President Obama is expected to deliver a speech Friday to a Mexican audience made up of students.
WASHINGTON — President Barack Obama and Mexico's new president, Enrique Pena Nieto, are stepping gingerly to avoid any suggestion of meddling in each other's most contentious issues. Instead, Obama is drawing attention to the cultural ties that have linked the two nations and the economic bonds that have begun to take hold more recently.
Obama was to deliver a speech Friday to an audience made up primarily of students, highlighting the role they can play in deciding Mexico's future and promoting the type of broad exchanges he envisions under a new immigration regime in the United States. After his speech, Obama was to meet privately with Mexican businessmen, where he would stress the commercial ties between the two countries. Mexico is the second-largest export market for U.S. goods and services.
Later, he was to travel to Costa Rica, where he planned to deliver a blunter message to Central American leaders struggling with weak economies and drug violence.
Obama was to meet with Costa Rican President Laura Chinchilla, then attend a gathering of leaders from the Central American Integration system. The regional network also includes the leaders of Belize, El Salvador, Guatemala, Honduras, Nicaragua and Panama.
The U.S. view of the region is that its pervasive violence and security weaknesses are holding back economic growth, and that with fewer Mexicans crossing the border illegally, the rest of the region has become the main source of illegal immigration into the United States.
As a result, Obama is expected to call for stepped up security cooperation, regional economic integration, and improvements in human rights and democratic reforms.
Friday's Mexico City speech comes as Obama's popularity in Mexico has risen over recent years and as views of the United States also improve. A Pew Research Center poll in March found that two-thirds of Mexicans have a favorable opinion of the U.S., compared with 44 percent favorability in 2010. About half of Mexicans have confidence that Obama will do the right thing on world affairs, up from 38 percent in 2011.
Still, dozens of migrant families deported from the U.S. even though their children were born there rallied outside the U.S. Embassy before Obama's arrival Thursday. "Obama, don't deport my Mama," one sign said. So far, the Obama administration has deported more than 1.6 million people.
For all the attention to commerce and trade, the visit to Mexico — less than two days long — was not designed for major breakthroughs or new initiatives. Indeed, on one of the top economic pacts before them, the two presidents merely reaffirmed a goal to conclude negotiations this year on a Trans-Pacific Partnership, an Asia-Pacific trading bloc that is key to Obama's efforts to boost exports to Asia.

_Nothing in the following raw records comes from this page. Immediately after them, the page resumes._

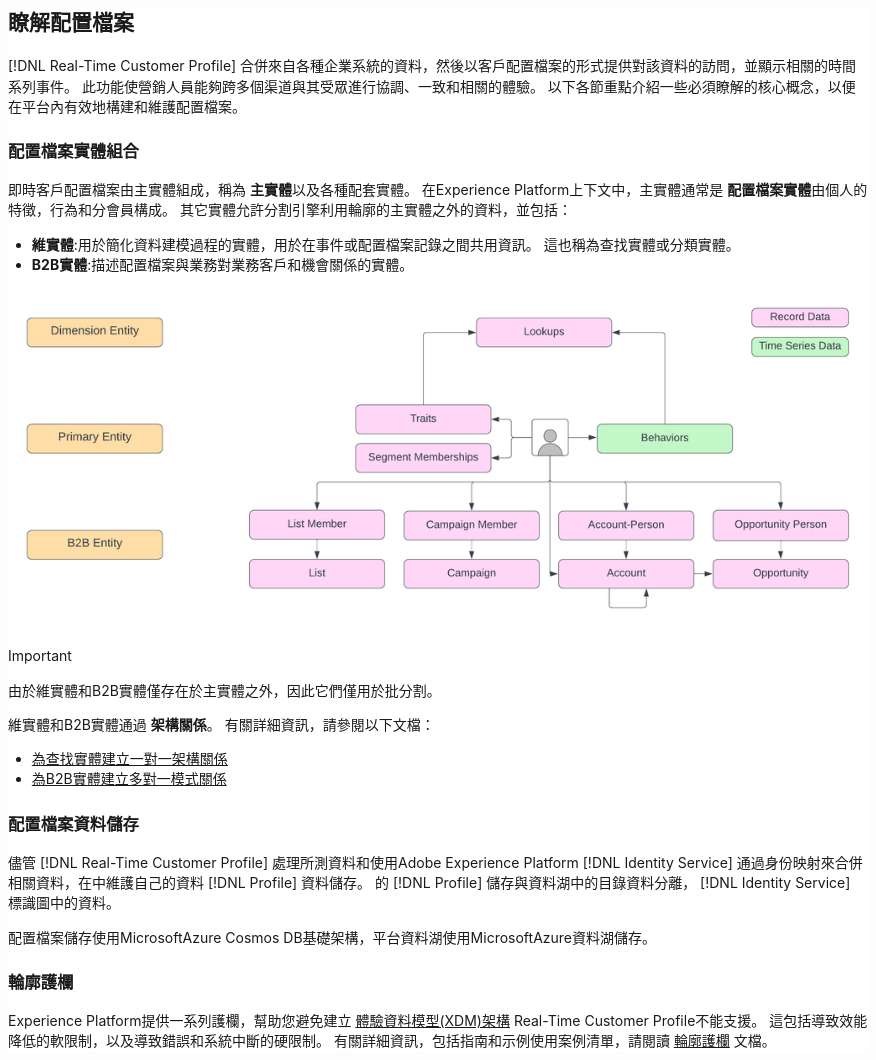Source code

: ## 瞭解配置檔案

[!DNL Real-Time Customer Profile] 合併來自各種企業系統的資料，然後以客戶配置檔案的形式提供對該資料的訪問，並顯示相關的時間系列事件。 此功能使營銷人員能夠跨多個渠道與其受眾進行協調、一致和相關的體驗。 以下各節重點介紹一些必須瞭解的核心概念，以便在平台內有效地構建和維護配置檔案。

### 配置檔案實體組合

即時客戶配置檔案由主實體組成，稱為 **主實體**&#x200B;以及各種配套實體。 在Experience Platform上下文中，主實體通常是 **配置檔案實體**&#x200B;由個人的特徵，行為和分會員構成。 其它實體允許分割引擎利用輪廓的主實體之外的資料，並包括：

- **維實體**:用於簡化資料建模過程的實體，用於在事件或配置檔案記錄之間共用資訊。 這也稱為查找實體或分類實體。
- **B2B實體**:描述配置檔案與業務對業務客戶和機會關係的實體。

![說明配置檔案圖元組成的圖。](./images/profile-overview/profile-entity-composition.png)

>[!IMPORTANT]
>
>由於維實體和B2B實體僅存在於主實體之外，因此它們僅用於批分割。

維實體和B2B實體通過 **架構關係**。 有關詳細資訊，請參閱以下文檔：

- [為查找實體建立一對一架構關係](../xdm/tutorials/relationship-ui.md)
- [為B2B實體建立多對一模式關係](../xdm/tutorials/relationship-b2b.md)

### 配置檔案資料儲存

儘管 [!DNL Real-Time Customer Profile] 處理所測資料和使用Adobe Experience Platform [!DNL Identity Service] 通過身份映射來合併相關資料，在中維護自己的資料 [!DNL Profile] 資料儲存。 的 [!DNL Profile] 儲存與資料湖中的目錄資料分離， [!DNL Identity Service] 標識圖中的資料。

配置檔案儲存使用MicrosoftAzure Cosmos DB基礎架構，平台資料湖使用MicrosoftAzure資料湖儲存。

### 輪廓護欄

Experience Platform提供一系列護欄，幫助您避免建立 [體驗資料模型(XDM)架構](../xdm/home.md) Real-Time Customer Profile不能支援。 這包括導致效能降低的軟限制，以及導致錯誤和系統中斷的硬限制。 有關詳細資訊，包括指南和示例使用案例清單，請閱讀 [輪廓護欄](guardrails.md) 文檔。
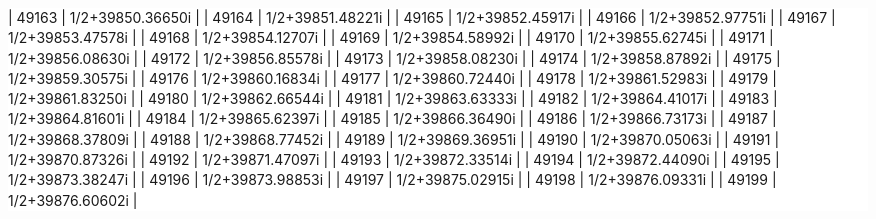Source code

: |  49163 | 1/2+39850.36650i |
|  49164 | 1/2+39851.48221i |
|  49165 | 1/2+39852.45917i |
|  49166 | 1/2+39852.97751i |
|  49167 | 1/2+39853.47578i |
|  49168 | 1/2+39854.12707i |
|  49169 | 1/2+39854.58992i |
|  49170 | 1/2+39855.62745i |
|  49171 | 1/2+39856.08630i |
|  49172 | 1/2+39856.85578i |
|  49173 | 1/2+39858.08230i |
|  49174 | 1/2+39858.87892i |
|  49175 | 1/2+39859.30575i |
|  49176 | 1/2+39860.16834i |
|  49177 | 1/2+39860.72440i |
|  49178 | 1/2+39861.52983i |
|  49179 | 1/2+39861.83250i |
|  49180 | 1/2+39862.66544i |
|  49181 | 1/2+39863.63333i |
|  49182 | 1/2+39864.41017i |
|  49183 | 1/2+39864.81601i |
|  49184 | 1/2+39865.62397i |
|  49185 | 1/2+39866.36490i |
|  49186 | 1/2+39866.73173i |
|  49187 | 1/2+39868.37809i |
|  49188 | 1/2+39868.77452i |
|  49189 | 1/2+39869.36951i |
|  49190 | 1/2+39870.05063i |
|  49191 | 1/2+39870.87326i |
|  49192 | 1/2+39871.47097i |
|  49193 | 1/2+39872.33514i |
|  49194 | 1/2+39872.44090i |
|  49195 | 1/2+39873.38247i |
|  49196 | 1/2+39873.98853i |
|  49197 | 1/2+39875.02915i |
|  49198 | 1/2+39876.09331i |
|  49199 | 1/2+39876.60602i |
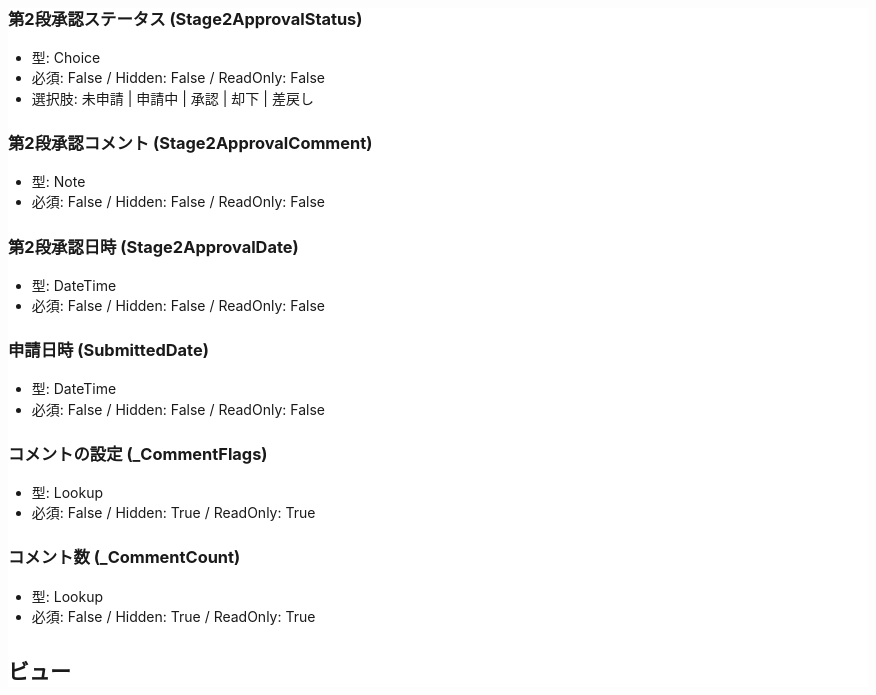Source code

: 
### 第2段承認ステータス (Stage2ApprovalStatus)
- 型: Choice
- 必須: False / Hidden: False / ReadOnly: False
- 選択肢: 未申請 | 申請中 | 承認 | 却下 | 差戻し


### 第2段承認コメント (Stage2ApprovalComment)
- 型: Note
- 必須: False / Hidden: False / ReadOnly: False


### 第2段承認日時 (Stage2ApprovalDate)
- 型: DateTime
- 必須: False / Hidden: False / ReadOnly: False


### 申請日時 (SubmittedDate)
- 型: DateTime
- 必須: False / Hidden: False / ReadOnly: False


### コメントの設定 (_CommentFlags)
- 型: Lookup
- 必須: False / Hidden: True / ReadOnly: True


### コメント数 (_CommentCount)
- 型: Lookup
- 必須: False / Hidden: True / ReadOnly: True


## ビュー

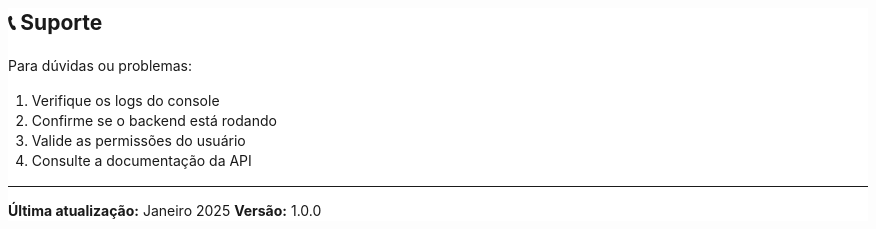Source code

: ## 📞 Suporte

Para dúvidas ou problemas:
1. Verifique os logs do console
2. Confirme se o backend está rodando
3. Valide as permissões do usuário
4. Consulte a documentação da API

---

**Última atualização:** Janeiro 2025
**Versão:** 1.0.0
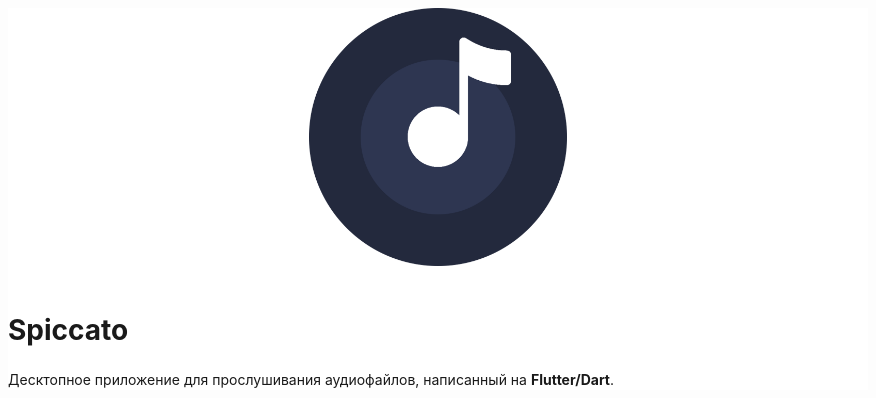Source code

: 
<p align="center">
<img src="assets/icon.png" alt="theory" width="30%"/>
</p>

# **Spiccato**

Десктопное приложение для прослушивания аудиофайлов, написанный на **Flutter/Dart**.
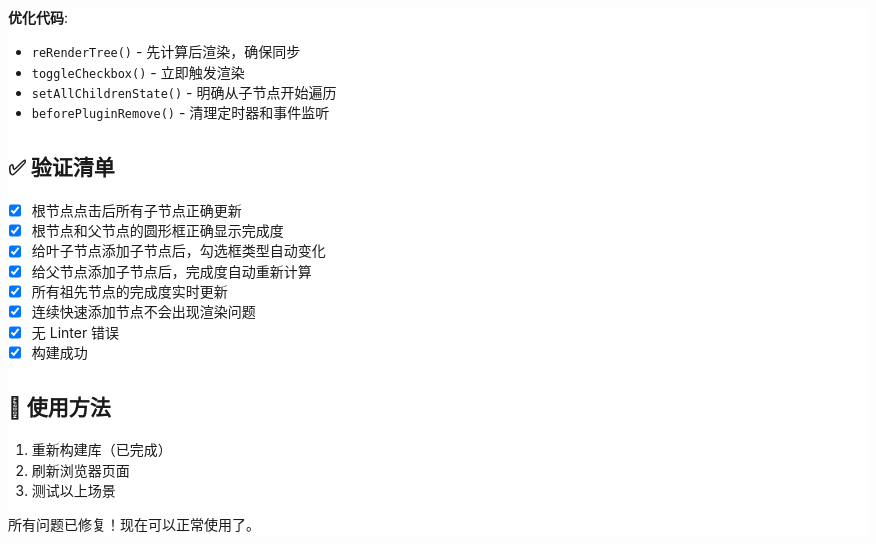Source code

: **优化代码**:
- `reRenderTree()` - 先计算后渲染，确保同步
- `toggleCheckbox()` - 立即触发渲染
- `setAllChildrenState()` - 明确从子节点开始遍历
- `beforePluginRemove()` - 清理定时器和事件监听

## ✅ 验证清单

- [x] 根节点点击后所有子节点正确更新
- [x] 根节点和父节点的圆形框正确显示完成度
- [x] 给叶子节点添加子节点后，勾选框类型自动变化
- [x] 给父节点添加子节点后，完成度自动重新计算
- [x] 所有祖先节点的完成度实时更新
- [x] 连续快速添加节点不会出现渲染问题
- [x] 无 Linter 错误
- [x] 构建成功

## 🚀 使用方法

1. 重新构建库（已完成）
2. 刷新浏览器页面
3. 测试以上场景

所有问题已修复！现在可以正常使用了。


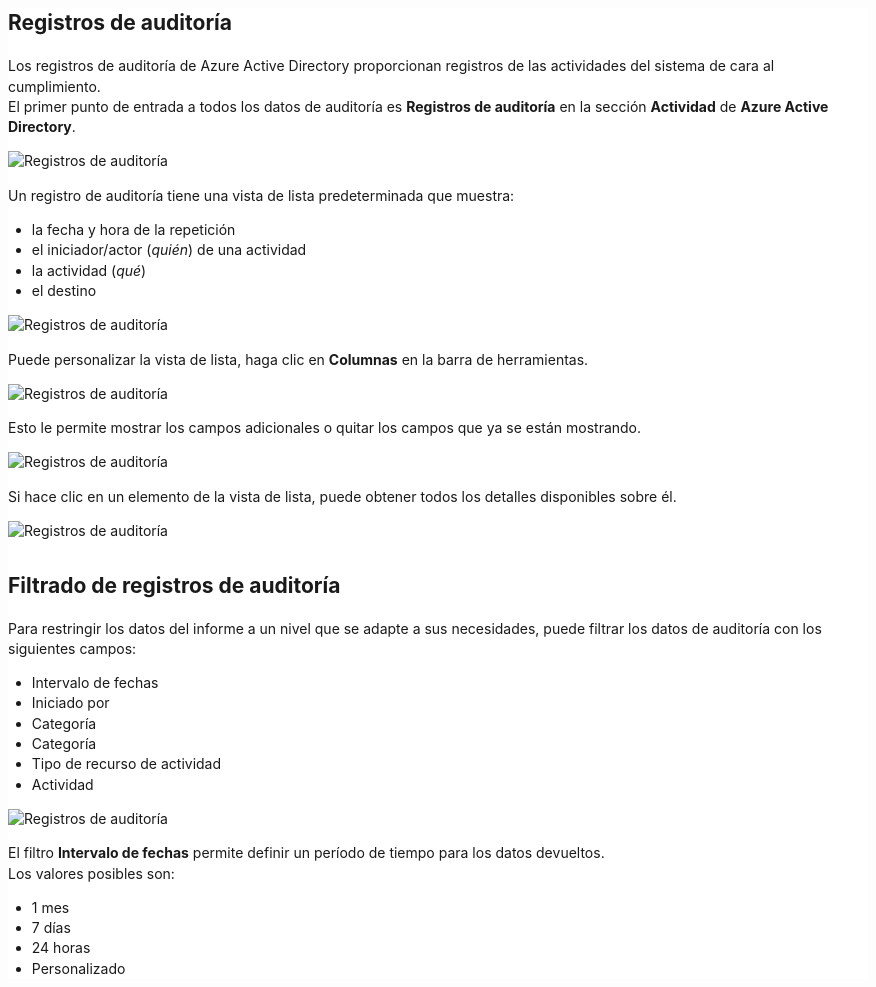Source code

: 

## <a name="audit-logs"></a>Registros de auditoría

Los registros de auditoría de Azure Active Directory proporcionan registros de las actividades del sistema de cara al cumplimiento.  
El primer punto de entrada a todos los datos de auditoría es **Registros de auditoría** en la sección **Actividad** de **Azure Active Directory**.

![Registros de auditoría](./media/active-directory-reporting-activity-audit-logs/61.png "Registros de auditoría")

Un registro de auditoría tiene una vista de lista predeterminada que muestra:

- la fecha y hora de la repetición
- el iniciador/actor (*quién*) de una actividad 
- la actividad (*qué*) 
- el destino

![Registros de auditoría](./media/active-directory-reporting-activity-audit-logs/18.png "Registros de auditoría")

Puede personalizar la vista de lista, haga clic en **Columnas** en la barra de herramientas.

![Registros de auditoría](./media/active-directory-reporting-activity-audit-logs/19.png "Registros de auditoría")

Esto le permite mostrar los campos adicionales o quitar los campos que ya se están mostrando.

![Registros de auditoría](./media/active-directory-reporting-activity-audit-logs/21.png "Registros de auditoría")


Si hace clic en un elemento de la vista de lista, puede obtener todos los detalles disponibles sobre él.

![Registros de auditoría](./media/active-directory-reporting-activity-audit-logs/22.png "Registros de auditoría")


## <a name="filtering-audit-logs"></a>Filtrado de registros de auditoría

Para restringir los datos del informe a un nivel que se adapte a sus necesidades, puede filtrar los datos de auditoría con los siguientes campos:

- Intervalo de fechas
- Iniciado por
- Categoría
- Categoría
- Tipo de recurso de actividad
- Actividad

![Registros de auditoría](./media/active-directory-reporting-activity-audit-logs/23.png "Registros de auditoría")


El filtro **Intervalo de fechas** permite definir un período de tiempo para los datos devueltos.  
Los valores posibles son:

- 1 mes
- 7 días
- 24 horas
- Personalizado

Both men, however, did announce a new partnership to build on the business relationship with closer cooperation between top officials in Mexico and the U.S., including Vice President Joe Biden.
At a joint news conference Thursday, Obama and Pena Nieto carefully sidestepped potential trouble spots. Obama steered clear of commenting on Pena Nieto's decision to end the broad access that U.S. security agencies have had in Mexico to combat drug trafficking, a decision that has alarmed some U.S. officials.
"President Pena Nieto and his team are organizing a vision about how they can most efficiently and effectively address these issues," Obama said. "And we will interact with them in ways that are appropriate, respecting that ultimately Mexico has to deal with its problems internally and we have to deal with ours as well."
For his part, Pena Nieto declined to get drawn into the current immigration debate in Washington, a top priority for Obama but one that is at a delicate stage in Congress. Asked to comment on the debate, the Mexican president merely said that the Mexican government acknowledged the efforts under way in Congress.
"Mexico understands that this is a domestic affair for the U.S. and we wish you the best push that you're giving to immigration," he said.
Likewise, he demurred when asked to react to the failure in the Senate to pass gun control legislation, including an expanded background check for firearms buyers, even though many guns obtained illegally in the United States make their way into the hands of drug dealers in Mexico.
He said he agreed with Obama's campaign to stem gun violence, but added: "This is a domestic issue in the United States."
Obama vowed to keep pressing for gun legislation, saying: "We recognize we've got obligations when it comes to guns that are oftentimes being shipped down South and contributing to violence here in Mexico."